+++ Document segment +++

Everyone knows that there are places in buildings and town that could be especially captivating, impressive or stimulating. The architecture theorist Christopher Alexander has researched these phenomena and his books on the subject are particularly worth reading for educationalists as well as architects. (Lit. 2)
There is food for thought in the fact that these places are not usually to be found among the products of so-called modern architecture, and we will try to explain why this should be so below. Looking at any architecture magazine on the subject of building schools will horrify any real educationalist.
A Swedish proverb says that the children are the first teacher, the teachers the second and the school the third, in other words the school is the very place that should be designed as a powerhouse. The much chided children are not the problem by nature. They are born discoverers and inventors, and are, as Pablo Picasso said, all artists, but it is just so very difficult to remain a child as an adult. Things look rather different when we come to the teachers, when von Hentig points out that it is not the children but the teachers that are the problem at school, and they are at their most dire in the field of school buildings. Sometimes I sense complete commitment to the spirit of Prussian educational establishments, or when I see the more recent Swiss schools published all over the world in architecture magazines I can’t help feeling that this must be the Calvinists‘ revenge on the rest of the world.
Heinrich Zille, writing about the Berlin tenement blocks in the early 1870s said that you could kill a person with a home just as you could with an axe, putting into words for these buildings what Alexander Mitscherlich branded the inhospitality of our cities in a wider context a century later. Human ethologists, like Konrad Lorenz’s pupils Bernd Lötsch, Herrmann Schievenhöfel and Eibl-Eiblsfeld have discovered that people need houses for their psychological and social, as well as their physical well-being. Being naked apes, they cannot survive in our hostile environment without clothes and a house, so have had to learn to house themselves. They have so internalized this that even as small children they instinctively start to create a protective envelope for themselves. Caves and nests are the symbols of these places of protection and refuge that accompany us throughout our lives.
We want to say that people need houses, and at the same time are capable of building houses. Housing themselves is one of their primal needs and primal abilities, with the emphasis on „themselves“. This expresses the fact that people’s own participation, their involvement in the building process is crucially important for the later acceptance of the house and identification with its four walls. We have experienced this when building a lot of family homes, and especially in the case of schools and other buildings for young people, with the subsequent users taking part in the planning and building process. First of all, we found out that physical involvement in building is not just a technical, but a social process. For millennia, building was a process for a social community, was neighbourhood help and an initiation ritual, was tied into a society and its traditional practices. We have built eight buildings for young people, and these came into being largely through self-help, meaning, as Peter Blundell Jones describes so vividly and expertly in his book about our work „Building as a Social Process”, that the buildings are treated lovingly and looked after well, and have remained largely free of any signs of vandalism. (Lit. 3) ( available spring 2007 )

+++

__Exercise set__:
a – Do these statements agree with the school-architecture text? Answer yes or no for each, quoting the words that decide it: (i) Christopher Alexander is an architecture theorist; (ii) Heinrich Zille wrote about the Berlin tenement blocks in the early 1890s; (iii) the buildings for young people have suffered heavy vandalism.
b – Rewrite the school-architecture text starting at "There is food" and ending at "any real educationalist.", changing "horrify" to "dismay".
The lines are separate material, unconnected to the school-architecture text.

+++ Data block +++

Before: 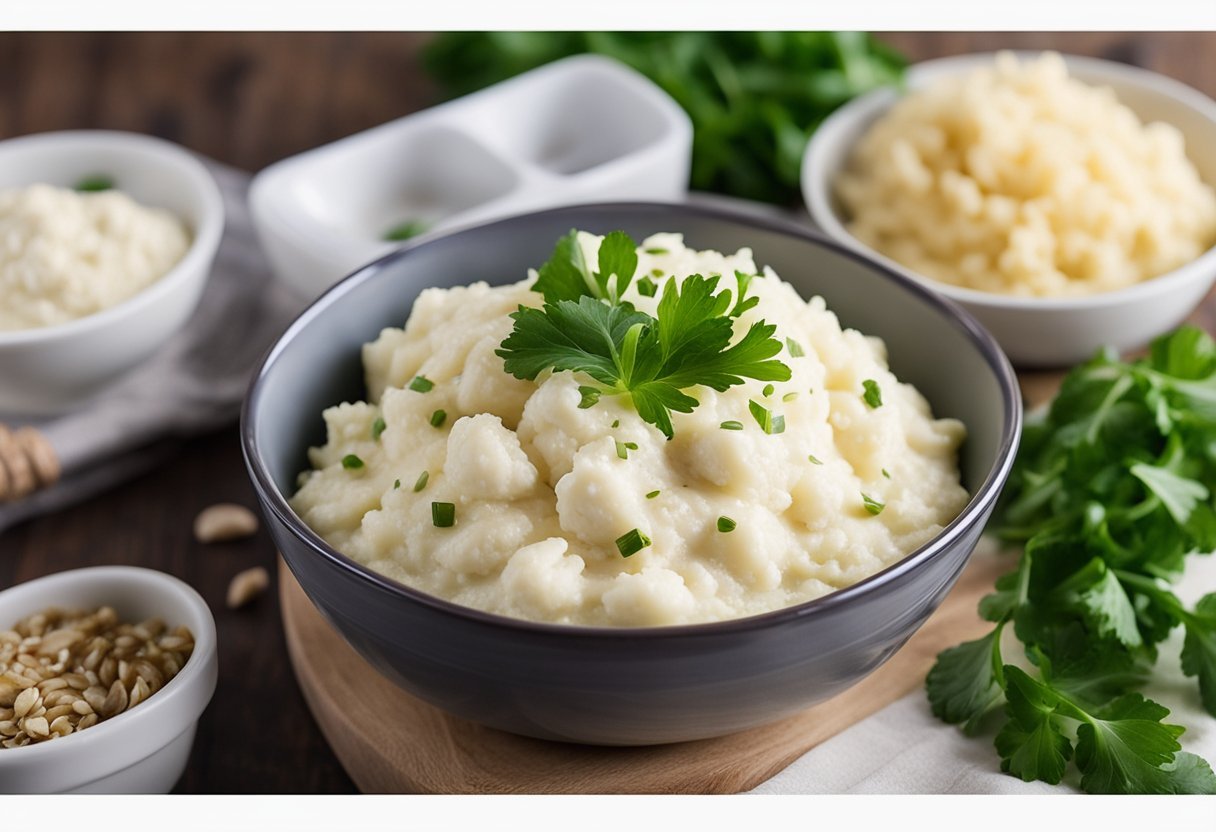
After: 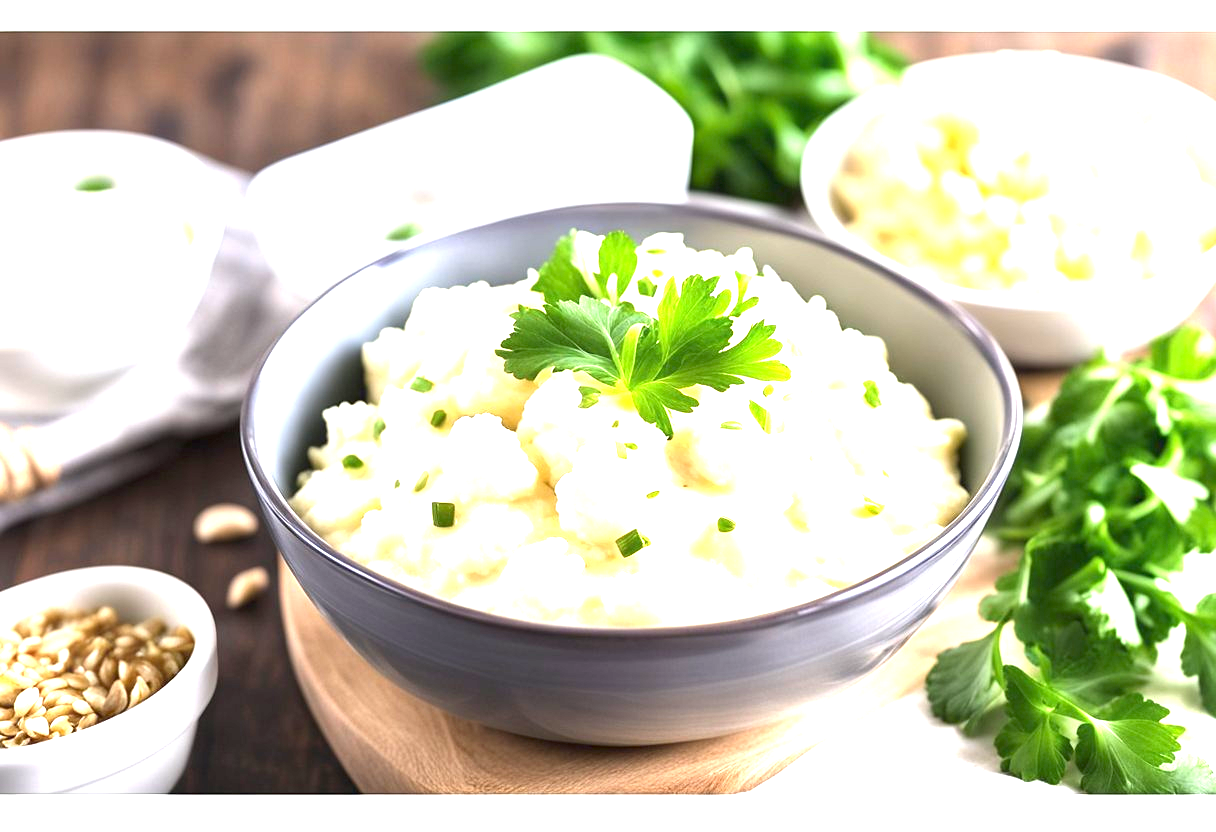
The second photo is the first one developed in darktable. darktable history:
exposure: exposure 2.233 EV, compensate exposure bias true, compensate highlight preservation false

+++

__The solutions__:
a –
(i) Yes: "The architecture theorist Christopher Alexander"
(ii) No: "in the early 1870s"
(iii) No: "have remained largely free of any signs of vandalism"

b –
There is food for thought in the fact that these places are not usually to be found among the products of so-called modern architecture, and we will try to explain why this should be so below. Looking at any architecture magazine on the subject of building schools will dismay any real educationalist.